Yes, I use ACR corrections to make vertical lines vertical. Most of the time it does great, and for the most part I am posting my travel pictures on my web site, so the loss of resolution is not a problem.TS-E lenses are great for architecture, although mostly that's shift. If you're close to a tall building, pointing a regular lens up causes keystoning (the building looks trapezoidal), but keeping the camera level and using shift keeps the vertical lines vertical. Here's an example of the exterior of the Cathédrale Saint-Gatien de Tours, the image on the left is not mine but was clearly taken with a standard lens pointed up, the one on the right is mine with the TS-E 17 and shift. Software correction for keystoning has gotten pretty good, but since I have TS-E lenses I'll stick with the optical correction.
I rented the 24mm TS-E first and did well with it. I found that the 17mm was harder for me to learn to use, and I didn't get very good in the short time I had it. Interiors in my house looked almost like something out of Escher.
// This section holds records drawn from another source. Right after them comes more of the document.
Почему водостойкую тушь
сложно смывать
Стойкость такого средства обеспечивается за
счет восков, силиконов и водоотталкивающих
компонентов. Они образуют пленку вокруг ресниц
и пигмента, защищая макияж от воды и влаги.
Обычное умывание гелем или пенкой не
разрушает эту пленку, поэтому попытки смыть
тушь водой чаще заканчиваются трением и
I realize that there are real estate photographers who use it all the time, so with a lot of practice I might get good at it. If I purchased one of them, it would definitely be the 24mm. The 17mm for me did a great job for stitching. I couldn't have got the whole building in the picture below with just one 17mm shot. If I moved back, trees would have been in the way:
There is a bit of distortion on the right I could spiff up in Photoshop and maybe touch up verticals on the left, but for a quick experiment, it is not bad. The reduction for the web seems to have lost a lot of sharpness, too, but you get the idea.
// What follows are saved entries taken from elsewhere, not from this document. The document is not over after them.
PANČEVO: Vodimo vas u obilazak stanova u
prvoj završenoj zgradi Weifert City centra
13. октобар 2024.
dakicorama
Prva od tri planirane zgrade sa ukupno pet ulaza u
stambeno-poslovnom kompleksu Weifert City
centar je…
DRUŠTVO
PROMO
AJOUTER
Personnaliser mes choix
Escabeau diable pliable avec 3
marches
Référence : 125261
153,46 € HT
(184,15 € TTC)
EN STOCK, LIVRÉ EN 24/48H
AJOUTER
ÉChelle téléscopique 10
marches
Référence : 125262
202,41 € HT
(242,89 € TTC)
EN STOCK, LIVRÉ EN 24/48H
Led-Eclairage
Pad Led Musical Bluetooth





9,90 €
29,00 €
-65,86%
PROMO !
I used the tilt more with the 24mm. I made pseudo-Ansel Adams shots such as one with everything from a rock near a leg of the tripod to a waterfall fountain in that park all in focus. I then converted it to black and white and printed it on my printer that has black, "light-black," and "light-light-black" ink cartridges. A park in my neighborhood was as close as I came to Yosemite during our COVID lock down.